Stored data –
━━━━━━━━━━━━━━━━

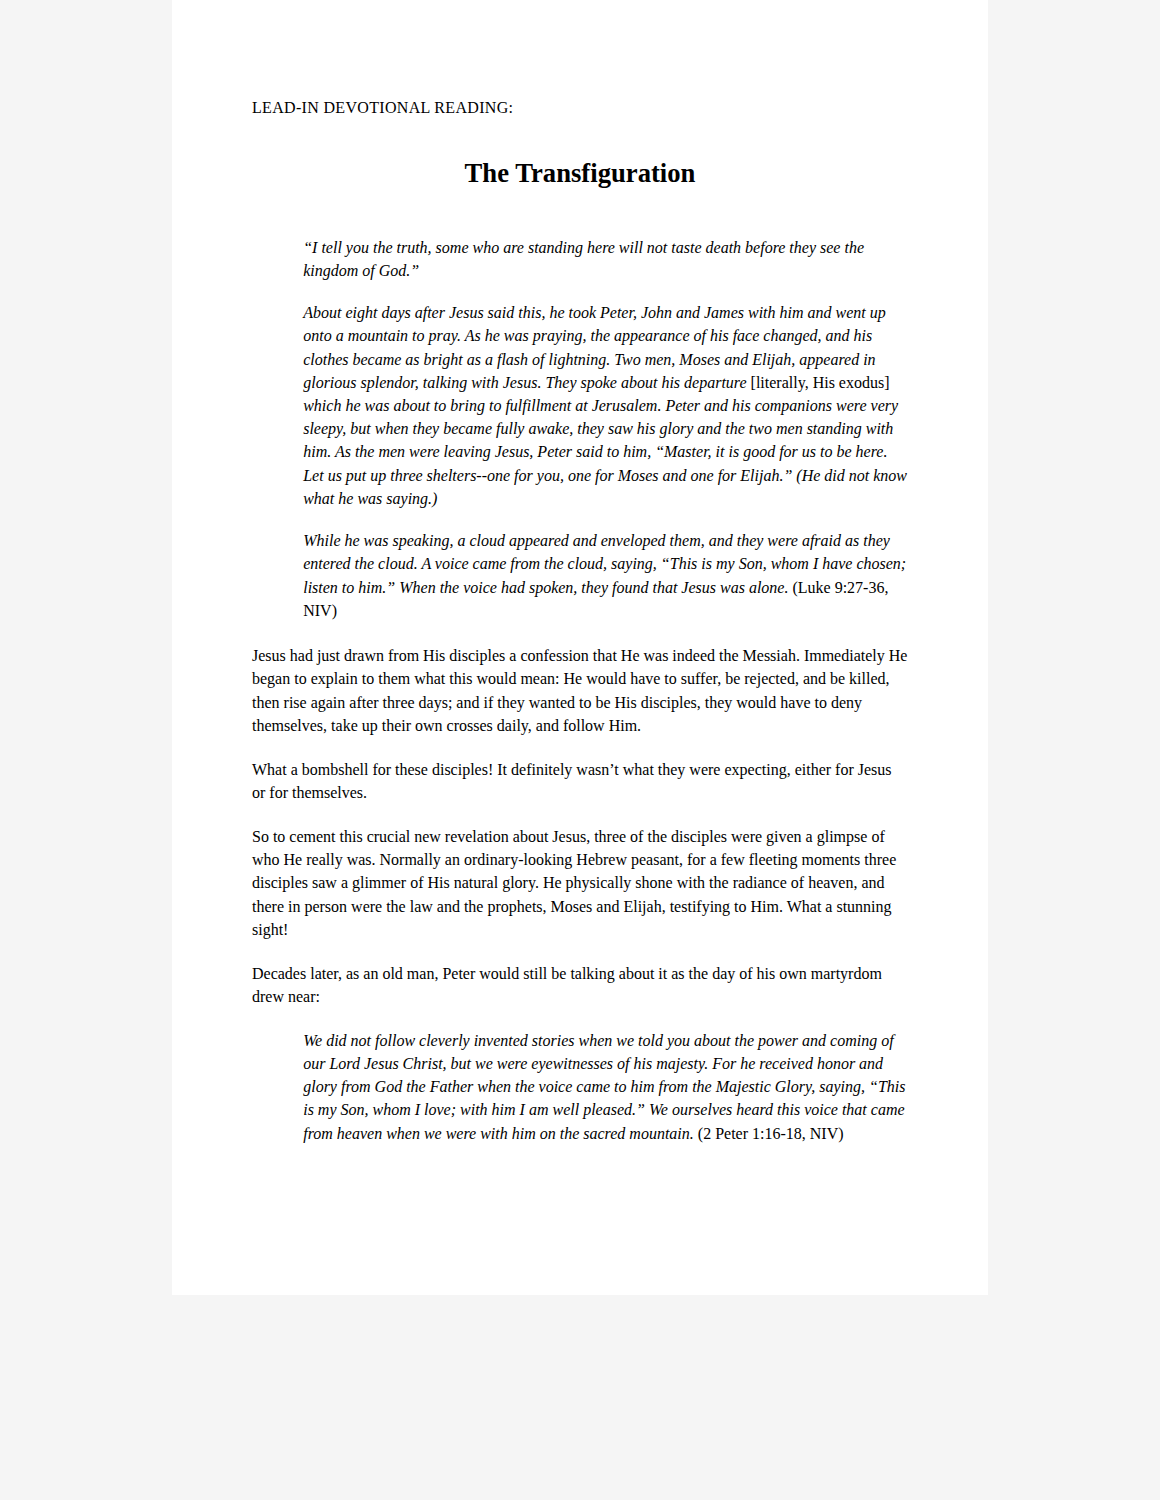LEAD-IN DEVOTIONAL READING:
The Transfiguration
“I tell you the truth, some who are standing here will not taste death before they see the kingdom of God.”
About eight days after Jesus said this, he took Peter, John and James with him and went up onto a mountain to pray. As he was praying, the appearance of his face changed, and his clothes became as bright as a flash of lightning. Two men, Moses and Elijah, appeared in glorious splendor, talking with Jesus. They spoke about his departure [literally, His exodus] which he was about to bring to fulfillment at Jerusalem. Peter and his companions were very sleepy, but when they became fully awake, they saw his glory and the two men standing with him. As the men were leaving Jesus, Peter said to him, “Master, it is good for us to be here. Let us put up three shelters--one for you, one for Moses and one for Elijah.” (He did not know what he was saying.)
While he was speaking, a cloud appeared and enveloped them, and they were afraid as they entered the cloud. A voice came from the cloud, saying, “This is my Son, whom I have chosen; listen to him.” When the voice had spoken, they found that Jesus was alone. (Luke 9:27-36, NIV)
Jesus had just drawn from His disciples a confession that He was indeed the Messiah. Immediately He began to explain to them what this would mean: He would have to suffer, be rejected, and be killed, then rise again after three days; and if they wanted to be His disciples, they would have to deny themselves, take up their own crosses daily, and follow Him.
What a bombshell for these disciples! It definitely wasn’t what they were expecting, either for Jesus or for themselves.
So to cement this crucial new revelation about Jesus, three of the disciples were given a glimpse of who He really was. Normally an ordinary-looking Hebrew peasant, for a few fleeting moments three disciples saw a glimmer of His natural glory. He physically shone with the radiance of heaven, and there in person were the law and the prophets, Moses and Elijah, testifying to Him. What a stunning sight!
Decades later, as an old man, Peter would still be talking about it as the day of his own martyrdom drew near:
We did not follow cleverly invented stories when we told you about the power and coming of our Lord Jesus Christ, but we were eyewitnesses of his majesty. For he received honor and glory from God the Father when the voice came to him from the Majestic Glory, saying, “This is my Son, whom I love; with him I am well pleased.” We ourselves heard this voice that came from heaven when we were with him on the sacred mountain. (2 Peter 1:16-18, NIV)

━━━━━━━━━━━━━━━━

What you are asked to do –
If pictures appear among the entries above, omit them; repeat everything else verbatim.

Answer to this problem –
LEAD-IN DEVOTIONAL READING:
The Transfiguration
“I tell you the truth, some who are standing here will not taste death before they see the kingdom of God.”
About eight days after Jesus said this, he took Peter, John and James with him and went up onto a mountain to pray. As he was praying, the appearance of his face changed, and his clothes became as bright as a flash of lightning. Two men, Moses and Elijah, appeared in glorious splendor, talking with Jesus. They spoke about his departure [literally, His exodus] which he was about to bring to fulfillment at Jerusalem. Peter and his companions were very sleepy, but when they became fully awake, they saw his glory and the two men standing with him. As the men were leaving Jesus, Peter said to him, “Master, it is good for us to be here. Let us put up three shelters--one for you, one for Moses and one for Elijah.” (He did not know what he was saying.)
While he was speaking, a cloud appeared and enveloped them, and they were afraid as they entered the cloud. A voice came from the cloud, saying, “This is my Son, whom I have chosen; listen to him.” When the voice had spoken, they found that Jesus was alone. (Luke 9:27-36, NIV)
Jesus had just drawn from His disciples a confession that He was indeed the Messiah. Immediately He began to explain to them what this would mean: He would have to suffer, be rejected, and be killed, then rise again after three days; and if they wanted to be His disciples, they would have to deny themselves, take up their own crosses daily, and follow Him.
What a bombshell for these disciples! It definitely wasn’t what they were expecting, either for Jesus or for themselves.
So to cement this crucial new revelation about Jesus, three of the disciples were given a glimpse of who He really was. Normally an ordinary-looking Hebrew peasant, for a few fleeting moments three disciples saw a glimmer of His natural glory. He physically shone with the radiance of heaven, and there in person were the law and the prophets, Moses and Elijah, testifying to Him. What a stunning sight!
Decades later, as an old man, Peter would still be talking about it as the day of his own martyrdom drew near:
We did not follow cleverly invented stories when we told you about the power and coming of our Lord Jesus Christ, but we were eyewitnesses of his majesty. For he received honor and glory from God the Father when the voice came to him from the Majestic Glory, saying, “This is my Son, whom I love; with him I am well pleased.” We ourselves heard this voice that came from heaven when we were with him on the sacred mountain. (2 Peter 1:16-18, NIV)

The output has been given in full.